▶ [Tasks to carry out]:
1 – Answer these questions from the ESOP taxation text, giving each answer on its own line with the matching letter:
(a) What tax applies when the company grants ESOPs to an employee?
(b) What sets whether capital gains on selling the shares count as LTCG or STCG?
(c) In the worked example, what perquisite amount results from exercising 1,000 shares?
2 – In one to three sentences, explain why the ESOP taxation text says the perquisite from exercising ESOPs is taxed at the employee's slab rate.
3 – Please reproduce the ESOP taxation text word for word, between "ESOPs (Employee Stock" and "for FY 2025–26.", inclusive.

ESOPs (Employee Stock Options) are a cornerstone of startup compensation in India. But they come with complex tax implications. There are two taxable events: at the time of exercising the option (treated as salary/perquisite income) and at the time of selling the shares (treated as capital gains). Here's everything you need to know about ESOP taxation for FY 2025–26.
How ESOP Taxation Works — Two Taxable Events
| Event | When It Happens | Tax Treatment | TDS |
|---|---|---|---|
| Grant | Company offers ESOPs to employee | No tax | No TDS |
| Vesting | ESOPs become exercisable | No tax on vesting | No TDS |
| Exercise | Employee pays exercise price to get shares | Perquisite = FMV at exercise − exercise price (taxed as salary at slab rates) | TDS by employer (if listed) or deferred (if startup) |
| Sale | Employee sells shares in market/off-market | Capital gains (LTCG/STCG based on holding period from exercise date) | No TDS for listed shares |
ESOP Perquisite Tax at Exercise
When you exercise your ESOPs (pay the exercise price to get shares), the difference between Fair Market Value (FMV) on the exercise date and the exercise price you paid is treated as a perquisite — part of your salary income. Example: ESOP exercise price ₹10 per share. FMV on exercise date ₹500 per share. Perquisite = (₹500 − ₹10) × 1,000 shares = ₹4,90,000. This ₹4.9 lakh is added to your salary and taxed at your slab rate. Your employer deducts TDS on this.

▶ [Information shown]:

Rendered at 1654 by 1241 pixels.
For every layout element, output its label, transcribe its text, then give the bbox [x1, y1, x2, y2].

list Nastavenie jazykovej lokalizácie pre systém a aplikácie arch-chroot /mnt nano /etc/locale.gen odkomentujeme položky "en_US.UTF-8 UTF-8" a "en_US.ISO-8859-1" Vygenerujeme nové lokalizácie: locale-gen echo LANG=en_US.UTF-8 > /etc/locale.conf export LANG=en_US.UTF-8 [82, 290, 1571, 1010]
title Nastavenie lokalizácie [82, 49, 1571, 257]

▶ [Responses for each task]:
1 –
(a) No tax is due, and there is no TDS.
(b) The holding period, counted from the exercise date.
(c) ₹4,90,000.

2 – The difference between the fair market value on the exercise date and the exercise price paid counts as a perquisite, which is part of salary income. Because of this, the amount is added to the employee's salary and taxed at the slab rate.

3 –
ESOPs (Employee Stock Options) are a cornerstone of startup compensation in India. But they come with complex tax implications. There are two taxable events: at the time of exercising the option (treated as salary/perquisite income) and at the time of selling the shares (treated as capital gains). Here's everything you need to know about ESOP taxation for FY 2025–26.